Discontinued Major Review: Mathematics-Sociology and Philosophy-Mathematics

By Louis Chase

Welcome to Discontinued Major Review, a new column I’m writing to fill space! For the inaugural edition of the column, I’m choosing to feature not one but two discontinued Olde Reed majors, since they overlapped significantly. Today’s discontinued majors are the interdisciplinary programs in Mathematics-Sociology and Philosophy-Mathematics and come from the 1994-1995 Reed College academic catalog, which is archived in the library’s digital collections along with an impressive, but notably incomplete, array of other past catalogs and assorted Reed paraphernalia. I encourage readers to peruse the archives for themselves: https://rdc.reed.edu/c/reedhisttxt/home/

The catalog’s description of the Sociology-Mathematics program makes it abundantly clear that the major was centered in math, saying it is “[a] program in which the student…is expected to gain more proficiency and experience in mathematics than in sociology.” Perhaps foreshadowing the program’s eventual retirement, the description goes on to state that “[w]hen the mathematics student can satisfy an interest in sociology without entering interdisciplinary status, the mathematics-sociology major serves no useful purpose.” Students were also told that “the thesis is done primarily in mathematics.” Admission to the math-sociology major was by approval of a committee, presumably composed of math and sociology faculty. 

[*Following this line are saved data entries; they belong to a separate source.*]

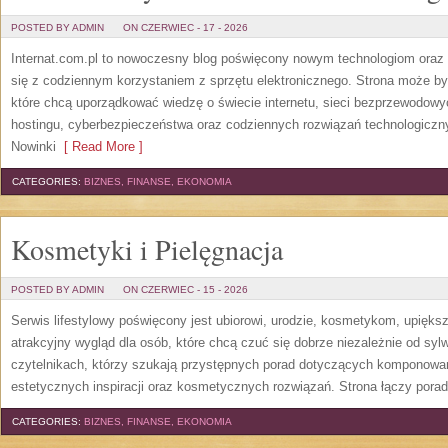
POSTED BY ADMIN
ON CZERWIEC - 17 - 2026
Internat.com.pl to nowoczesny blog poświęcony nowym technologiom oraz 
się z codziennym korzystaniem z sprzętu elektronicznego. Strona może b
które chcą uporządkować wiedzę o świecie internetu, sieci bezprzewodowy
hostingu, cyberbezpieczeństwa oraz codziennych rozwiązań technologicznyc
Nowinki
[ Read More ]
CATEGORIES:
BIZNES, FINANSE, EKONOMIA
Kosmetyki i Pielęgnacja
POSTED BY ADMIN
ON CZERWIEC - 15 - 2026
Serwis lifestylowy poświęcony jest ubiorowi, urodzie, kosmetykom, upięk
atrakcyjny wygląd dla osób, które chcą czuć się dobrze niezależnie od syl
czytelnikach, którzy szukają przystępnych porad dotyczących komponowani
estetycznych inspiracji oraz kosmetycznych rozwiązań. Strona łączy pora
CATEGORIES:
BIZNES, FINANSE, EKONOMIA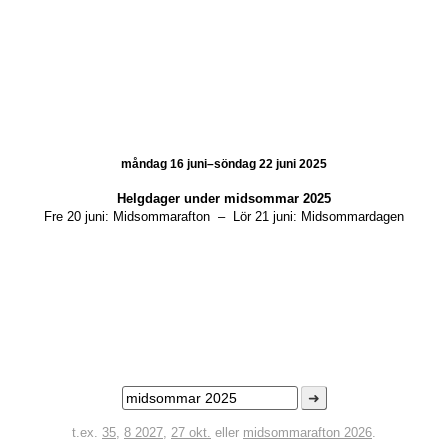
måndag 16 juni–söndag 22 juni 2025
Helgdager under
midsommar 2025
Fre 20 juni:
Midsommarafton
–
Lör 21 juni:
Midsommardagen
➜
t.ex.
35
,
8 2027
,
27 okt.
eller
midsommarafton 2026
.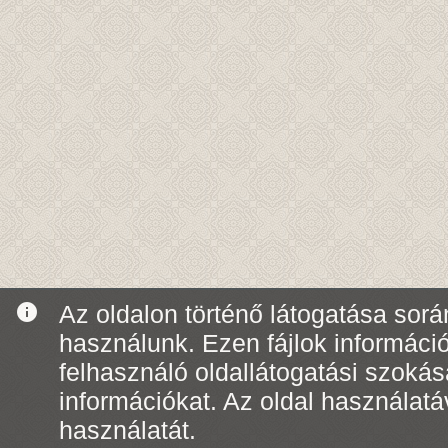
info
Az oldalon történő látogatása során
használunk. Ezen fájlok informáci
felhasználó oldallátogatási szoká
információkat. Az oldal használatá
használatát.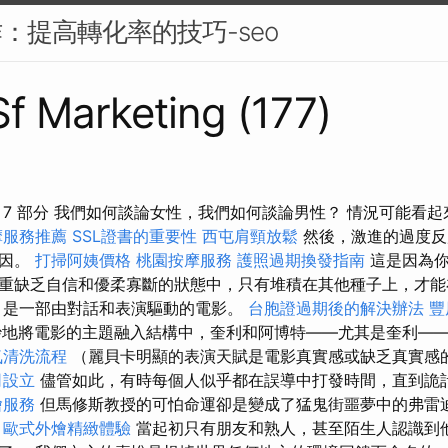
作：提高轉化率的技巧-seo
 Sf Marketing (177)
 7 部分 我們如何談論女性，我們如何談論男性？ 情況可能看
摩服務推薦
SSL證書的重要性
西屯肩頸放鬆
然後，激進的過度反
原因。
打掃阿姨價格
桃園按摩服務
護照過期換發指南
這是因為你
重缺乏自信和優柔寡斷的狀態中，只有堆積在其他種子上，才能
》是一部由對話和表演驅動的電影。
台胞證過期後的解決辦法
豐
妙地將電影的主題融入結構中，奎利和阿博特——尤其是奎利—
氣清洗流程
（麗貝卡明顯的表演天賦是電影真實感或缺乏真實感
司設立
儘管如此，有時每個人似乎都在誤導中打發時間，直到詭
燴服務
但馬修斯教授的可怕命運卻是變成了猛鬼街噩夢中的弗雷迪
。
歐式外燴精緻體驗
當起初只有朋友和熟人，甚至陌生人認識到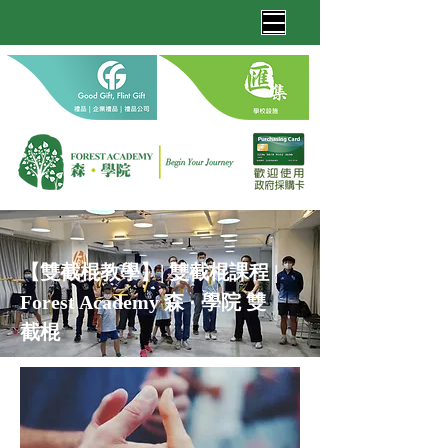
【雙截棍教學】| 雙截棍課程 |
Forest Acad
emy 森
· 學院 雙
截棍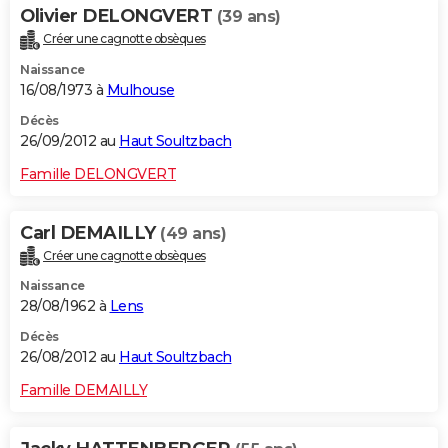
Olivier DELONGVERT
(39 ans)
Créer une cagnotte obsèques
Naissance
16/08/1973 à
Mulhouse
Décès
26/09/2012 au
Haut Soultzbach
Famille DELONGVERT
Carl DEMAILLY
(49 ans)
Créer une cagnotte obsèques
Naissance
28/08/1962 à
Lens
Décès
26/08/2012 au
Haut Soultzbach
Famille DEMAILLY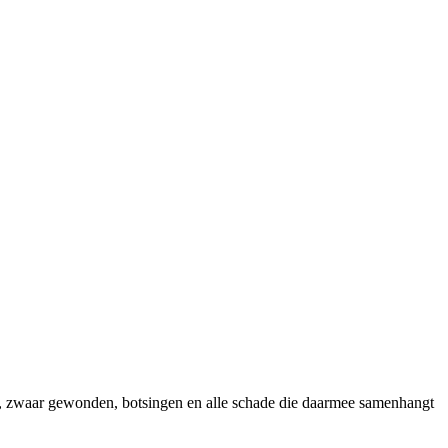
, zwaar gewonden, botsingen en alle schade die daarmee samenhangt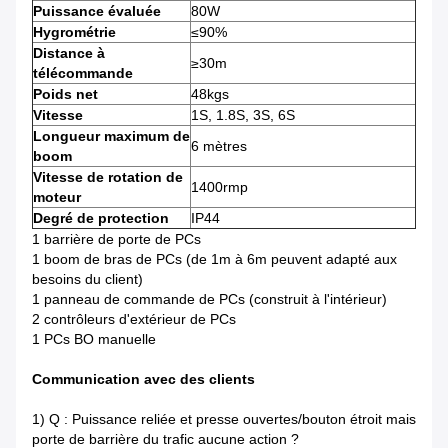
Puissance évaluée
80W
Hygrométrie
≤90%
Distance à
≥30m
télécommande
Poids net
48kgs
Vitesse
1S, 1.8S, 3S, 6S
Longueur maximum de
6 mètres
boom
Vitesse de rotation de
1400rmp
moteur
Degré de protection
IP44
1 barrière de porte de PCs
1 boom de bras de PCs (de 1m à 6m peuvent adapté aux
besoins du client)
1 panneau de commande de PCs (construit à l'intérieur)
2 contrôleurs d'extérieur de PCs
1 PCs BO manuelle
Communication avec des clients
1) Q : Puissance reliée et presse ouvertes/bouton étroit mais
porte de barrière du trafic aucune action ?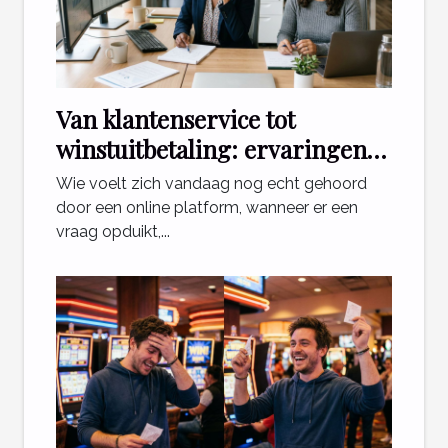
Van klantenservice tot
winstuitbetaling: ervaringen
die ertoe doen
Wie voelt zich vandaag nog echt gehoord
door een online platform, wanneer er een
vraag opduikt,...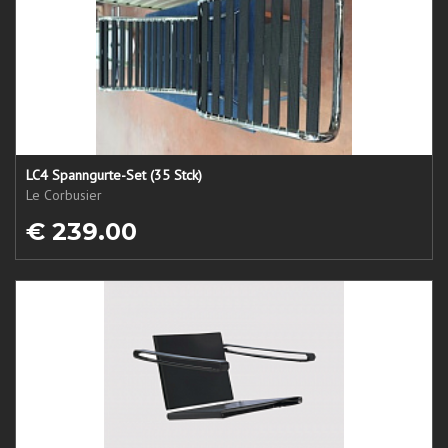
LC4 Spanngurte-Set (35 Stck)
Le Corbusier
€ 239.00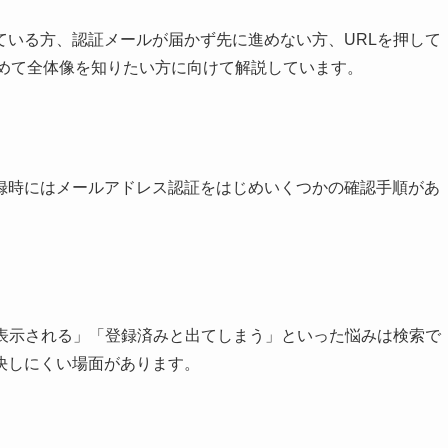
ている方、認証メールが届かず先に進めない方、URLを押して
含めて全体像を知りたい方に向けて解説しています。
録時にはメールアドレス認証をはじめいくつかの確認手順があ
と表示される」「登録済みと出てしまう」といった悩みは検索で
決しにくい場面があります。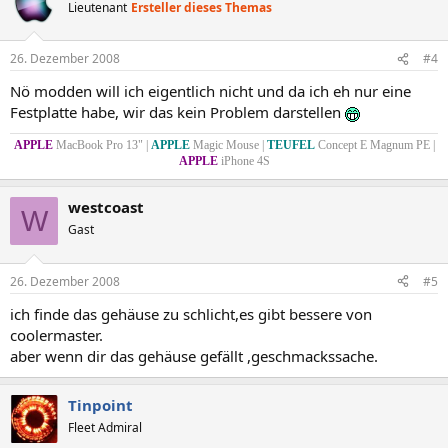
Lieutenant
Ersteller dieses Themas
26. Dezember 2008
#4
Nö modden will ich eigentlich nicht und da ich eh nur eine
Festplatte habe, wir das kein Problem darstellen
APPLE
MacBook Pro 13" |
APPLE
Magic Mouse |
TEUFEL
Concept E Magnum PE |
APPLE
iPhone 4S
westcoast
W
Gast
26. Dezember 2008
#5
ich finde das gehäuse zu schlicht,es gibt bessere von
coolermaster.
aber wenn dir das gehäuse gefällt ,geschmackssache.
Tinpoint
Fleet Admiral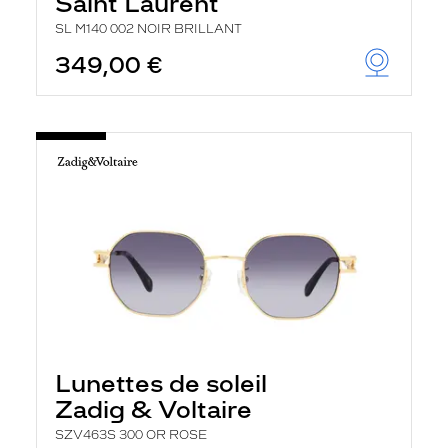
Saint Laurent
SL M140 002 NOIR BRILLANT
349,00 €
Lunettes de soleil
Zadig & Voltaire
SZV463S 300 OR ROSE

The Mathematics-Sociology major required seven math courses and five sociology courses, with the Junior Qualifying Exam taken in both departments. While both departments have since restructured their curriculums and renumbered most of their courses, the math requirements included Calculus I and Calculus II (now condensed into Reed’s unique one-semester Calculus course), Introduction to Probability and Statistics (which was then cross-listed with sociology), Introduction to Analysis (which was then a yearlong course), Statistical Modeling and Data Analysis (which was also cross-listed), Complex Analysis (which retains the same title and course number thirty years later), and one other mathematics course of the student’s choice. The sociology requirements included Introduction to Sociology and any four additional courses offered by the department. 

By the 1997-1998 academic year, the next year with a digitized catalog available, the Mathematics-Sociology major no longer existed. I rate Mathematics-Sociology as a 6/10 major on my completely arbitrary scale. While quantitative social science is an important and immensely interesting field, the Mathematics-Sociology major explicitly deprioritized sociology, and appears to have been mainly intended for people who would otherwise have majored in math to get an opportunity to do an interdisciplinary thesis grounded in quantitative methods. The course requirements were still distributed reasonably across the two fields, and the math coursework requirements focused primarily on content that was applicable to social scientific work, which saved the major from a worse rating. I would love to see an authentically interdisciplinary quantitative social science major at Reed, especially with the growth of the stats portion of the Math-Stats department and the increasing focus on quantitative methods in the social sciences. 

The Philosophy-Mathematics program had no description in the 1994-1995 catalog, with its entry dedicated entirely to enumerating the requirements. The major required seven philosophy courses and seven mathematics courses. In the Math department, these were Calculus I, Calculus II, and Intro to Analysis, plus four more courses of the student’s choosing, with at least one each in algebra and analysis. In the Philosophy department, these were Logic, Metaphysics I, Epistemology I, Ethics I, and any four additional philosophy courses. Students were also encouraged to acquire reading knowledge of at least one foreign language. Admission to the major was by application to a committee. Students took the Junior Qualifying Exam in both departments, with the philosophy qual being “slightly modified” for interdisciplinary majors.

By the 1997-1998 academic year, the Philosophy-Mathematics major was no more. I rate Philosophy-Mathematics as a 7/10 major, which, again, is a rating that should not be taken remotely seriously. If the major had an actual description in the catalog to elucidate its goals, it would probably have received a stronger rating, but even so, the affinity between math and philosophy is clear and I’m glad Reed used to have a major for people who might have been interested in the intersections of the fields. The coursework requirements were distributed reasonably across math and philosophy, and students were presumably free to pursue the thesis focus of their choice.